### PASSAGE FOR REVIEW:
== == ==

It's true that I didn't hesitate to denigrate corn ethanol in the fall. I believe that was the right call. But more recently, I've argued that the demise of producers like VeraSun Energy (NYSE: VSE ) has been greatly exaggerated.
Pacific Ethanol (Nasdaq: PEIX ) is one company that had been hastily heaped onto the pile of corporate corpses. The earnings report released Monday sounded something like "I'm not dead yet!" -- and that startled some people. Shares are up more than 100% from their closing price on Friday.
If you back out the large impairment charge, Pacific Ethanol actually turned a profit in the first quarter. Gross margin came in at nearly 10%, better than VeraSun and roughly doubling the gross margin of Aventine Renewable Energy (NYSE: AVR ) . Part of Pacific Ethanol's cost edge comes from the company's location near end markets for fuel, rather than corn fields. Until ethanol pipelines change the distribution landscape, it's cheaper to transport the corn in corn form.
It's no simple task to compare the performance of these ethanol players. Each company calculates its cost metrics in slightly different ways. Pacific Ethanol's reported commodity margin excludes the cost of energy inputs (i.e., natural gas), whereas VeraSun's "total crush margin" includes natural gas. Just make sure you're comparing apples to apples, or corn to corn, when you're contrasting these competitors.
Though they're not dead, I find it tough to get too worked up about this crop of ethanol producers. They're even more boxed in by input limitations than companies that refine oil, like Valero Energy (NYSE: VLO ) and Marathon Oil (NYSE: MRO ) , which can at least install equipment to process cheaper, lower-grade varieties of crude oil. Biofuel innovations will come in due time, but it's going to be a tough slog for the foreseeable future.

== == ==

### INPUT DATA:
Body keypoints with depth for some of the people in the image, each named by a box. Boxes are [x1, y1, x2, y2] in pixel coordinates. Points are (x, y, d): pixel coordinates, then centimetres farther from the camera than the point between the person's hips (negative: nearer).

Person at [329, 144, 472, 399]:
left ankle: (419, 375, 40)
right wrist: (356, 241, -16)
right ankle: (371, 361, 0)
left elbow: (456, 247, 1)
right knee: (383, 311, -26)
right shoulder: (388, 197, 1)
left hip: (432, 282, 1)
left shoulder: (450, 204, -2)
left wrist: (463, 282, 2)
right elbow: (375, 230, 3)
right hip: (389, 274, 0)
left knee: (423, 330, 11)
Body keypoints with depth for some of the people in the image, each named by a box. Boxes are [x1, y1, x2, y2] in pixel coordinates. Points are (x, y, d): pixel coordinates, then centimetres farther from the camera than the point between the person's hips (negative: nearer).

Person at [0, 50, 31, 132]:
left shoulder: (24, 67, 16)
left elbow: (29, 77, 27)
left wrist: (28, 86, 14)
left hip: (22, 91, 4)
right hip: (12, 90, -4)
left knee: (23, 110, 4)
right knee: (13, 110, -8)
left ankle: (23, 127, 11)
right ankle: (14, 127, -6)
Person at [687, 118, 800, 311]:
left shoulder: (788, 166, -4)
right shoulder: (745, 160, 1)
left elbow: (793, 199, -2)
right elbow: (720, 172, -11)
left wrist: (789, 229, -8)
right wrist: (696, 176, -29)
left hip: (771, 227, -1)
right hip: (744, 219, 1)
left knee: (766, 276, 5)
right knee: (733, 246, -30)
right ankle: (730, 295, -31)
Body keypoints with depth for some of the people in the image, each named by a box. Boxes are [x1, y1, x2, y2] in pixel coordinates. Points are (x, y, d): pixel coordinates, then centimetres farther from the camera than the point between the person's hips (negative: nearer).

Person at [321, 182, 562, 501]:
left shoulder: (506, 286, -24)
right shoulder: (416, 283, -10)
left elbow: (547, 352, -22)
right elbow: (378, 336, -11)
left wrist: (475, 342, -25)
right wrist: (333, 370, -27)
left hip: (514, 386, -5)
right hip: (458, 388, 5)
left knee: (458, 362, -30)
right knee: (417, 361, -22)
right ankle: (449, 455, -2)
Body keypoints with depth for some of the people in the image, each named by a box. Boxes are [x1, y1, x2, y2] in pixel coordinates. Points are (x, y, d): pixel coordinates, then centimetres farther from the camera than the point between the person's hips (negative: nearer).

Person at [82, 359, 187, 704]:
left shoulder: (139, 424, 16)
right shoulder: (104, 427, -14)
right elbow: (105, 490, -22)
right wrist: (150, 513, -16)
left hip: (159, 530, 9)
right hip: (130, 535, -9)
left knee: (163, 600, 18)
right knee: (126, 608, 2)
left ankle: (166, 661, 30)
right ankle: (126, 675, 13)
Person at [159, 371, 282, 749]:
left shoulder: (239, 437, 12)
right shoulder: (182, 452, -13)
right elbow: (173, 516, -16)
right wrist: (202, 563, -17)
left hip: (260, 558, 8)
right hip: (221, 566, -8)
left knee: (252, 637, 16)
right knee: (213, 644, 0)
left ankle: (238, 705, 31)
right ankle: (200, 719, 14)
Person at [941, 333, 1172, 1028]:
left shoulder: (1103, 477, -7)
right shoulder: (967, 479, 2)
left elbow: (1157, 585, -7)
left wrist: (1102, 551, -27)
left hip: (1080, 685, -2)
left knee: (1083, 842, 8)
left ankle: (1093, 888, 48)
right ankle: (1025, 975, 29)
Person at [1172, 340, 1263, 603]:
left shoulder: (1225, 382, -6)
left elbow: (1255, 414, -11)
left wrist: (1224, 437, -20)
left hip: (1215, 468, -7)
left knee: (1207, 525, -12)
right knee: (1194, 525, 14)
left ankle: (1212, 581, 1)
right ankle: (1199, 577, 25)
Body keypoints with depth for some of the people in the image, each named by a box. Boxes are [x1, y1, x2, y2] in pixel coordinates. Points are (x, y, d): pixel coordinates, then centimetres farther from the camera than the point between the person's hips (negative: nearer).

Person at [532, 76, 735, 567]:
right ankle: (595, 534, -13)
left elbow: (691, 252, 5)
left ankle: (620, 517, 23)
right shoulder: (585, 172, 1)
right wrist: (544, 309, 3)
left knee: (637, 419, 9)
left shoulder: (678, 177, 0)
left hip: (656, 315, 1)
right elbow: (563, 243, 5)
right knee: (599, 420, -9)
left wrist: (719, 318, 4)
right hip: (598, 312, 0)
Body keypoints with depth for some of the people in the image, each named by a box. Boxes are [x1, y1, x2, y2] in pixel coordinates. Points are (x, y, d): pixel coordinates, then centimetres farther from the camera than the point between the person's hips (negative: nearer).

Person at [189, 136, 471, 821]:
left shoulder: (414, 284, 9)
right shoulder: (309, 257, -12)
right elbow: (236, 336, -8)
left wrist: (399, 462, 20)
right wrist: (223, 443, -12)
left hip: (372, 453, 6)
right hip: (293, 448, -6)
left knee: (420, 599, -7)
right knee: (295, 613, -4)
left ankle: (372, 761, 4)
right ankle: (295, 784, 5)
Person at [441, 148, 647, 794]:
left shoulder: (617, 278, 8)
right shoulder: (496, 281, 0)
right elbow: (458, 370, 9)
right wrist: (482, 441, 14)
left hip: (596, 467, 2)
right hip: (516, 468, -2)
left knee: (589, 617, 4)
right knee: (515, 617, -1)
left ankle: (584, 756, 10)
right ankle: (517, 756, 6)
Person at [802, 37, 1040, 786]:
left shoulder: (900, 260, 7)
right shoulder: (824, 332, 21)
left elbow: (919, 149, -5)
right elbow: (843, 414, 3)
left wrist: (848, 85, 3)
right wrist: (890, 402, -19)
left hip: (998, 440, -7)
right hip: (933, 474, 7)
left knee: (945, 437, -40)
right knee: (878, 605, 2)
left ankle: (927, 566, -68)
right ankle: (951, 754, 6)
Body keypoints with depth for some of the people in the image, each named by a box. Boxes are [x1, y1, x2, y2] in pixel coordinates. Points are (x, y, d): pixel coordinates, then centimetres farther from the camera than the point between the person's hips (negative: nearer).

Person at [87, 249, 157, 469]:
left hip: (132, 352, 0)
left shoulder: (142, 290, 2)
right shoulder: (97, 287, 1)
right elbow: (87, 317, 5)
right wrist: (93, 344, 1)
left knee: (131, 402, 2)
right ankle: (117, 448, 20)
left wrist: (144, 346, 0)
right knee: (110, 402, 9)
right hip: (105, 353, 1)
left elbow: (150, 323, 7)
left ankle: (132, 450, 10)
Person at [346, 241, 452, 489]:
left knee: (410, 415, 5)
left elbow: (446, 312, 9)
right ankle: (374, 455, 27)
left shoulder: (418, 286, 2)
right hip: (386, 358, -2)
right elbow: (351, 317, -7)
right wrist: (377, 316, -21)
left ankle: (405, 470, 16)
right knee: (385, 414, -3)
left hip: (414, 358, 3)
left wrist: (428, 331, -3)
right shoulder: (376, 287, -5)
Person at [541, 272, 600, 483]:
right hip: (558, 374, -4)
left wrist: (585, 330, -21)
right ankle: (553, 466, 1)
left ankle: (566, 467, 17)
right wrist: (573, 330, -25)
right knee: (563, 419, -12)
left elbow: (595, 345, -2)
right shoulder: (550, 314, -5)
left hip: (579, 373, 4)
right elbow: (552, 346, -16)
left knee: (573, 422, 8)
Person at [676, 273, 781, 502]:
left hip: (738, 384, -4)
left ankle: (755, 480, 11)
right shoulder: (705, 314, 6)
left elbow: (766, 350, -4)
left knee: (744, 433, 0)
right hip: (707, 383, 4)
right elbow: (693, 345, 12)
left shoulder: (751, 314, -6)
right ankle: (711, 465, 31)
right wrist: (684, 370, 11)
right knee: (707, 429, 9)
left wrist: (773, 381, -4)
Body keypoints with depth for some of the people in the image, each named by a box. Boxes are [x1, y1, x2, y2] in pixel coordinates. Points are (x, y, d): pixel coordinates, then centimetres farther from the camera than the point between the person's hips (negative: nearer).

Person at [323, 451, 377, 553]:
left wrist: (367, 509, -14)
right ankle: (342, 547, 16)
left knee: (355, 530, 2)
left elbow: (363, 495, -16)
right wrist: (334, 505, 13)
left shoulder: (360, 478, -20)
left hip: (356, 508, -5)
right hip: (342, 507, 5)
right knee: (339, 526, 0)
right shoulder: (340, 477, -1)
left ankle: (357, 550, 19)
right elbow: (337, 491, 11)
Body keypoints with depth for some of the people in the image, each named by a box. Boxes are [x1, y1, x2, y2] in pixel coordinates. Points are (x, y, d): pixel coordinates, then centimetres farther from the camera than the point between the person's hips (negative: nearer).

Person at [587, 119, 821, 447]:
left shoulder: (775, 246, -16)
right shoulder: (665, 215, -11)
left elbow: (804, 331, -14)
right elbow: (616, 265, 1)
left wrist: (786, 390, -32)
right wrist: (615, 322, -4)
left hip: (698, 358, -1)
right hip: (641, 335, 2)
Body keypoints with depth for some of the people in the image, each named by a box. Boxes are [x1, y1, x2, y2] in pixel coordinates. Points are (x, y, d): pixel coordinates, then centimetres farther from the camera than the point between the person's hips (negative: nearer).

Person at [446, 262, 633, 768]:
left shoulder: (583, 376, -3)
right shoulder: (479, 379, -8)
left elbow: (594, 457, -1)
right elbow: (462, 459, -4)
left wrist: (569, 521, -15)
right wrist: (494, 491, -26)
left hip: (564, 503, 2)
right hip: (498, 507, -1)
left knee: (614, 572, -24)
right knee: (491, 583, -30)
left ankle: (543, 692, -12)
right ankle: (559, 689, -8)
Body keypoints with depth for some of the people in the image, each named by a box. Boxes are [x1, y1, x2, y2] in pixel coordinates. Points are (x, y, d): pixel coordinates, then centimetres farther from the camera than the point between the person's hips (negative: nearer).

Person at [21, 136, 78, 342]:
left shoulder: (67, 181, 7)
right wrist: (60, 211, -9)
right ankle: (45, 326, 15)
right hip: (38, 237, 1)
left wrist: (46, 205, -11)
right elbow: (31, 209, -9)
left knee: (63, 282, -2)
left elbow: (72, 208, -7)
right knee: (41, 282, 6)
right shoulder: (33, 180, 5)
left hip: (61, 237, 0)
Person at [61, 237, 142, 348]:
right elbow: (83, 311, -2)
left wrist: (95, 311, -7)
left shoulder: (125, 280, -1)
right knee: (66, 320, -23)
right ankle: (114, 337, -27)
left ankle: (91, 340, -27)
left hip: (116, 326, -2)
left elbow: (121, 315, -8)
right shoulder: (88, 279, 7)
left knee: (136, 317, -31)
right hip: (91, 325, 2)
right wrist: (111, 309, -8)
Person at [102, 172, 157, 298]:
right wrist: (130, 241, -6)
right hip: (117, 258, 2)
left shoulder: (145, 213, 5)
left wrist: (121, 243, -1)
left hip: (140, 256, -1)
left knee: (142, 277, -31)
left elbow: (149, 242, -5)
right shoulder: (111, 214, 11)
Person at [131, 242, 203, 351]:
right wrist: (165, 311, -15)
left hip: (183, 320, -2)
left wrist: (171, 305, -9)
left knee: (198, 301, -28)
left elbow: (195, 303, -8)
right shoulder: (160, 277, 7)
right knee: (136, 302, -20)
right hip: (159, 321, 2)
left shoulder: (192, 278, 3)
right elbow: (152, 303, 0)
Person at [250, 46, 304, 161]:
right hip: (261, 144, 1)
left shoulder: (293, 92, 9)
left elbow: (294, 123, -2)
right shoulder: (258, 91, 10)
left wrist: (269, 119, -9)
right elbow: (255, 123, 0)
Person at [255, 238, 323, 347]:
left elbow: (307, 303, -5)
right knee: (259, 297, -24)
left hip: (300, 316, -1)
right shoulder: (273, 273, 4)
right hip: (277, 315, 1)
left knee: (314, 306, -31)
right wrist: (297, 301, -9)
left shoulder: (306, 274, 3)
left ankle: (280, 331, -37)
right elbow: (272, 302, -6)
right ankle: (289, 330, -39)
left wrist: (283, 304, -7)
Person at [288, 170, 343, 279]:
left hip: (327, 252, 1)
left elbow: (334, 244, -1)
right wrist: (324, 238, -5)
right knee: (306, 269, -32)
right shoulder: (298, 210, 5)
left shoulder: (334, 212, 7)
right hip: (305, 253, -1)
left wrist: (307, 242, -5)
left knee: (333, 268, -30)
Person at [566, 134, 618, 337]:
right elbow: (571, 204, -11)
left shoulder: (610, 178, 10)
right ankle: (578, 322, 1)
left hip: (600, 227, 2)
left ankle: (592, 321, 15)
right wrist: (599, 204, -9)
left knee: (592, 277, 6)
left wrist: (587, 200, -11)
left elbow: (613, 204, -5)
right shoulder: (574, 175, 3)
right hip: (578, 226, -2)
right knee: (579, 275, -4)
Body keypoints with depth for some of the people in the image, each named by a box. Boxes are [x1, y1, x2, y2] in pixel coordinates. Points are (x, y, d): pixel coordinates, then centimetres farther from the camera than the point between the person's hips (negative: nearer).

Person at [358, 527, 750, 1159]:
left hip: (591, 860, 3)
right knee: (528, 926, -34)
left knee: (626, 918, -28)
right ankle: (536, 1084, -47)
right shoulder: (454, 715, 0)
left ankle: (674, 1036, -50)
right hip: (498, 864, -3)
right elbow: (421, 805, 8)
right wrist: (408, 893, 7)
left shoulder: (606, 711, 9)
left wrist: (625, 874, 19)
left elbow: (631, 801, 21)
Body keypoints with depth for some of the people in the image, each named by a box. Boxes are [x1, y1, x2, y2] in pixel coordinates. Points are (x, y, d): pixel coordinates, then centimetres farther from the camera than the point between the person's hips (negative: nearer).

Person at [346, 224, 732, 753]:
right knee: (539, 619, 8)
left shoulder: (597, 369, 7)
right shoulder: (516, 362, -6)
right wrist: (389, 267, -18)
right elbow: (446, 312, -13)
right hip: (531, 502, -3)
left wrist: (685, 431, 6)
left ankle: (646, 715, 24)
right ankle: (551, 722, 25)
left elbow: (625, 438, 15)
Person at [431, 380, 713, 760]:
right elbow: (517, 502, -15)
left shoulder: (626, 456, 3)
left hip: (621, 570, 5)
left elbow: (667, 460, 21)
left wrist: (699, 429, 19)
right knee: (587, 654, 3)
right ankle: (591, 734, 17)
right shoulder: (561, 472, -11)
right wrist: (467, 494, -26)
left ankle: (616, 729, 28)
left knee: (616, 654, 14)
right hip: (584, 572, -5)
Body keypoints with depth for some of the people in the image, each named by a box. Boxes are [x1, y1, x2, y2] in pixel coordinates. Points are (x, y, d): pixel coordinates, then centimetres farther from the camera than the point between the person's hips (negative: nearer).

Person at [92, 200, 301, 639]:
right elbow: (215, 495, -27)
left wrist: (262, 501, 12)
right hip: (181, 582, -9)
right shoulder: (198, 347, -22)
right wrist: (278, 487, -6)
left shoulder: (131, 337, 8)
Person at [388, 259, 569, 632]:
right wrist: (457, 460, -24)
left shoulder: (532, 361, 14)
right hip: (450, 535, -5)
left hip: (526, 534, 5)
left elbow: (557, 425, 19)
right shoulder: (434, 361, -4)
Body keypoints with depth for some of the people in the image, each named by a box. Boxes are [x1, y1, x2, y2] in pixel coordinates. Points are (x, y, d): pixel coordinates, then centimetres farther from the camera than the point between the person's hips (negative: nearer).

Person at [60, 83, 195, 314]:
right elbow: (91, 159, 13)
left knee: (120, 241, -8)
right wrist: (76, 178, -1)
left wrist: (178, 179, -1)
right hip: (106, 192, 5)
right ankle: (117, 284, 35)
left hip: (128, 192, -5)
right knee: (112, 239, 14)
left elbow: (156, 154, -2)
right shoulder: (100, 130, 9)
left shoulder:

== == ==

### WORK TO COMPLETE:
1 – Condense the paragraph of the ethanol article that begins "It's no simple task to compare" into a short bulleted list that keeps its main facts.
2 – Transcribe the passage of the ethanol article word for word, starting with "It's no simple" and going on through "the foreseeable future.".

### ANSWERS TO EACH TASK:
1 –
- Comparing the performance of these ethanol producers is difficult.
- Each company calculates its cost metrics in slightly different ways.
- Pacific Ethanol's reported commodity margin excludes energy input costs such as natural gas.
- VeraSun's "total crush margin" includes natural gas.
- When contrasting these competitors, make sure the figures are comparable.

2 –
It's no simple task to compare the performance of these ethanol players. Each company calculates its cost metrics in slightly different ways. Pacific Ethanol's reported commodity margin excludes the cost of energy inputs (i.e., natural gas), whereas VeraSun's "total crush margin" includes natural gas. Just make sure you're comparing apples to apples, or corn to corn, when you're contrasting these competitors.
Though they're not dead, I find it tough to get too worked up about this crop of ethanol producers. They're even more boxed in by input limitations than companies that refine oil, like Valero Energy (NYSE: VLO ) and Marathon Oil (NYSE: MRO ) , which can at least install equipment to process cheaper, lower-grade varieties of crude oil. Biofuel innovations will come in due time, but it's going to be a tough slog for the foreseeable future.